Jessie Wong and Tang Sze Man—members of the 12-man Hong Kong New Design Force—share their insights on design inspiration, personal fashion taste, and making it big in the Hong Kong fashion scene.
At 22, Tang Sze Man and Jessie Wong are both winners in their own right. For one, Jessie holds a bachelor’s degree in Fashion Design from Nottingham Trent University.
She also studied High Diploma of Fashion Design at the Hong Kong Design Institute, specializing in knitwear designs.
Man completed her higher diploma in fashion design at the School of Continuing Education at the Chinese University of Hong Kong. She now works as a graphic designer for a company that makes children’s clothing and hopes to launch her own label that will feature rich designs in embroidery and motif prints.
During the recently concluded Hong Kong Fashion Week for Spring/Summer 2011, both designers got to showcase their talents, skills, and time that landed them as finalists in one of Hong Kong’s most prestigious contests—the Hong Kong Young Designer Contest 2010.
China Business: What does fashion mean to you?
Wong: Fashion is my life. It is all about art and creativity.
Man: For me, it is a personal expression. It can enhance self-confidence and show one’s character.
When did you realize you wanted to become fashion designers?
W: I remember the first outfit I made for my Barbie doll. At that time, I was amazed how a piece of fabric can become a wearable garment. From then on, I started sewing many clothes for my dolls. I think I’ve been cultivating [the dream] “to be a fashion designer” since I was 12 years old.
M: I was 15 or 16 years old when I realized I like reading fashion magazines. I drew inspiration from stories or reviews about New York and Paris fashion weeks. From then on, I knew I wanted to become a fashion designer.
So how did you get into fashion design?
W: After taking the Hong Kong Advanced Level Examination, I started to plan my future career. I’d like to pursue something that would help me realize my childhood dream, so I chose fashion design for further study.
M: I joined a children’s wear company immediately after my graduation.
How long does it usually take you to construct a piece?
W: About four to five hours for a simple top. But if the design is complicated, it usually takes about three to four days. That is because I want to progress a good design with a good finishing.
M: To build a piece, it usually takes two to three days, but to design a whole collection, I need one to two weeks to create all the sketches.
Where do you get your design inspiration?
W: I usually get inspiration from my experiences and the things that surround me.
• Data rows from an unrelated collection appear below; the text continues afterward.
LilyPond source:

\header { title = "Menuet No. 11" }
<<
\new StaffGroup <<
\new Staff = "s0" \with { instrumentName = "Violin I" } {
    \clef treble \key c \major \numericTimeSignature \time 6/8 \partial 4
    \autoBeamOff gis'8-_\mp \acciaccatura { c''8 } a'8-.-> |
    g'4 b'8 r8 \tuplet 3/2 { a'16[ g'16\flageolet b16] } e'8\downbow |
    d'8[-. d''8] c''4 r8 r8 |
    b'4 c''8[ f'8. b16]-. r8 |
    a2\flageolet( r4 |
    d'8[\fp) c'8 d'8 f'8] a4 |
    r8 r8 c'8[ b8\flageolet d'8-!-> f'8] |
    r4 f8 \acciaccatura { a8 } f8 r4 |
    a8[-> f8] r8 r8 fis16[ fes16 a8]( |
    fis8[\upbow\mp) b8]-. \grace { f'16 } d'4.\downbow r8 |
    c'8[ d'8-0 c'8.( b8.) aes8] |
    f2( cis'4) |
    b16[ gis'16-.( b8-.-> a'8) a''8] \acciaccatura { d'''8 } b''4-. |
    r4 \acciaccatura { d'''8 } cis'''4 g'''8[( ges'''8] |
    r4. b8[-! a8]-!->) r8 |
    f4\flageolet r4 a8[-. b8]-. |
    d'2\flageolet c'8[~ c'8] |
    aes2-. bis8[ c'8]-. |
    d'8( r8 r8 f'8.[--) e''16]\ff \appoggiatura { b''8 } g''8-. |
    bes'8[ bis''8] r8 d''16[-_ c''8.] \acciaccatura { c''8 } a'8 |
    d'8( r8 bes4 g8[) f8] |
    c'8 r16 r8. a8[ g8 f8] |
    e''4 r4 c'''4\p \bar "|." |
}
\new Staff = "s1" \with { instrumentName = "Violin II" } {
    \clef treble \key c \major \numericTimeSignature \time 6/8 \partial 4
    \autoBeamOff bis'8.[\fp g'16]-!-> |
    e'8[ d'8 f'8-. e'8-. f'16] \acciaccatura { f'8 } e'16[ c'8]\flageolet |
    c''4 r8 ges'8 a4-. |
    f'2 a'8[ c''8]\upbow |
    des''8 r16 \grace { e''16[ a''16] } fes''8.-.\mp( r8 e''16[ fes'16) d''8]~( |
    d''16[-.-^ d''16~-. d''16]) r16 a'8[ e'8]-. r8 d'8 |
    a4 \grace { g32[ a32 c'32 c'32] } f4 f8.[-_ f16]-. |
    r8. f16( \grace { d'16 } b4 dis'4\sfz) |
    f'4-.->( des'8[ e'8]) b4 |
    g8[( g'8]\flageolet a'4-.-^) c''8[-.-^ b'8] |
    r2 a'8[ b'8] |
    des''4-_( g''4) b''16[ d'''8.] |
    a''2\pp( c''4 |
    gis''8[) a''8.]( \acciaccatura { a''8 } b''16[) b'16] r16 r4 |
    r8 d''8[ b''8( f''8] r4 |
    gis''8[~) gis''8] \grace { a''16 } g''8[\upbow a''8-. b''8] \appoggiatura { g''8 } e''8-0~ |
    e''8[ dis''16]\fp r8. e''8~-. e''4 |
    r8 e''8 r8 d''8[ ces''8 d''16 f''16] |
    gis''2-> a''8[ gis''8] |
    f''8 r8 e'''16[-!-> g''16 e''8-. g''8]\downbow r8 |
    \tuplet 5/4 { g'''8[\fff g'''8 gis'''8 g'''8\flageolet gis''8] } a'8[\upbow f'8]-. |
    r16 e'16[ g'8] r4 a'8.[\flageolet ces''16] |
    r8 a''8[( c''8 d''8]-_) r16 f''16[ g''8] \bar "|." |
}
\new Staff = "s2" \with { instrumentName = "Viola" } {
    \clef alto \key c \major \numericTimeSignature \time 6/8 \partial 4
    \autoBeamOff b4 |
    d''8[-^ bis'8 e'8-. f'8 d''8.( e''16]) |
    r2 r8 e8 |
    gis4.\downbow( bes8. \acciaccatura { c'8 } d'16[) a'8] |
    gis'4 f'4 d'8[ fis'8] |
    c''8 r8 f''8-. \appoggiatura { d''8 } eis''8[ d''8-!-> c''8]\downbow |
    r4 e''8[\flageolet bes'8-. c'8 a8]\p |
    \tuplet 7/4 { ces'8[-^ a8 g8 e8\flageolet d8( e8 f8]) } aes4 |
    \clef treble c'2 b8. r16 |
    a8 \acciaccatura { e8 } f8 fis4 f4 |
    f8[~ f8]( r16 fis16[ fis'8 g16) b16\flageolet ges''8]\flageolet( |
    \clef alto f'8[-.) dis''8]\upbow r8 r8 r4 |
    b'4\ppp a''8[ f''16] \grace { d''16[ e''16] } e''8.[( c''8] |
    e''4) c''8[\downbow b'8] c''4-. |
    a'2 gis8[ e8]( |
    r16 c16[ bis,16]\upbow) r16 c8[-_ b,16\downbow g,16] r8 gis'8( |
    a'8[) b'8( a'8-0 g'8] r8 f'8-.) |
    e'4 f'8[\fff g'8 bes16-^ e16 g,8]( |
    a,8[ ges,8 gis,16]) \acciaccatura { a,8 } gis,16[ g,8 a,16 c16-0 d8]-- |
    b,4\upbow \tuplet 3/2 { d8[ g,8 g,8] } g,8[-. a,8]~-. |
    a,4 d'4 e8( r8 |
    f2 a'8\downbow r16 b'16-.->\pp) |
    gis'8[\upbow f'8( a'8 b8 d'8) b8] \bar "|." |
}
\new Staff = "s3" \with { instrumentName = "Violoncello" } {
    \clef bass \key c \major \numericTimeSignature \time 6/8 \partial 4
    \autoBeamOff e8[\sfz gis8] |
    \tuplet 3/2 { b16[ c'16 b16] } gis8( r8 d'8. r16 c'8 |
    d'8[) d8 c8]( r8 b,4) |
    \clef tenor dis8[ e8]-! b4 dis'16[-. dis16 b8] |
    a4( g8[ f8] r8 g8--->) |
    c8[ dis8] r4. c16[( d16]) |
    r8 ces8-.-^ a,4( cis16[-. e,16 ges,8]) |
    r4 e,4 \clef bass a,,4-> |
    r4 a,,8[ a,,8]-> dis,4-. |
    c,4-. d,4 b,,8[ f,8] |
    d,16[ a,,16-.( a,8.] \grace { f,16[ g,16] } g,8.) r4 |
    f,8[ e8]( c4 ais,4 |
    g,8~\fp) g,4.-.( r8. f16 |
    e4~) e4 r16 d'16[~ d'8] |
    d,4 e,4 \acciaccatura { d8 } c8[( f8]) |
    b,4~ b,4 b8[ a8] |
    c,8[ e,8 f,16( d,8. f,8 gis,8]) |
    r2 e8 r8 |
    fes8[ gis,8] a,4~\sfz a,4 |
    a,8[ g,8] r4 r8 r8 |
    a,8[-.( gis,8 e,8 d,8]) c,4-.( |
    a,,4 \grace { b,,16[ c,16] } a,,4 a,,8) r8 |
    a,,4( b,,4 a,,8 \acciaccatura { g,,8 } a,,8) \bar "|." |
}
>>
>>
I love walking around everywhere and taking photos. When I feel something special on what I have seen, I will mark it down in my visual diary. My designs usually change along with my feeling—what I have seen, heard, or felt.
M: I get my design inspiration from every detail and dark emotion in this world. “Let people express themselves” is the philosophy behind it.
Can you describe your personal style?
W: I love raspberry very much so I always incorporate deep red or deep purple as the main color in my collection. I will still be my signature color in the future.
M: Actually, my fashion style is ‘no style!’ I don’t want locking my design style because I like to try varieties in my collection.
Who are some of your favorite designers?
W: Mine would be Sandra Bucklund. If you look at her designs, you won’t believe all the garments are knitwear because she transforms natural silhouettes of knitwear and made it structural. Her designs are works of art and without trend! She uses traditional handicraft techniques and has experience with different materials. I really admire how she explored her designs.
Another favorite is Alexander Wang. His designs look natural and simple but detailed. Also, he is greatly skilled in tailoring. I love his detailed edge designs. He usually uses lightweight and soft fabrics such as chiffon, so his designs make me feel comfortable.
M: My favorite designer is Marc Jacobs.
What is the best part of being a designer?
W: Don’t hesitate to show your thoughts in the designs
M: That we get to showcase our skills and show our own designs in the platform.
What do you enjoy most about designing clothes?
W: I enjoy progressing the clothes. I am satisfied seeing my clothes being done step by step.
M: The fact that I design for kids.
And what’s the most challenging part?
W: 3D development and the balance of wearability and creativity are the most challenging parts. For 3D development, it is necessary to experiment and try the possibility and wearability of new silhouette or new fashion details. I also need to be concerned about the fabric and the construction of garments because they may affect the design I want. For balance of wearability and creativity, it is difficult to average these two elements in a design. Sometimes, I just emphasize on one side but I always remind myself that wearability and creativity are the “must- have components” in fashion design.
M: That I need to keep my emotions high and happy almost all the time.
What is a typical day for you like?
W: Actually, there is no typical day for me. After getting into fashion design, I found out that new challenges appear every day. It is unexpected. So, every day is my typical day.
What do you wish people would understand about working in the fashion industry?
W: I wish other people don’t just duplicate the designs of famous fashion designers or follow the trend blindingly. We should just analyze the designs and add our ideas and personality into it.
What trends do you see going big this year?
W: I think Hypercolor and colorful prints will be hot.
M: I’ll go with solid metal [accessories].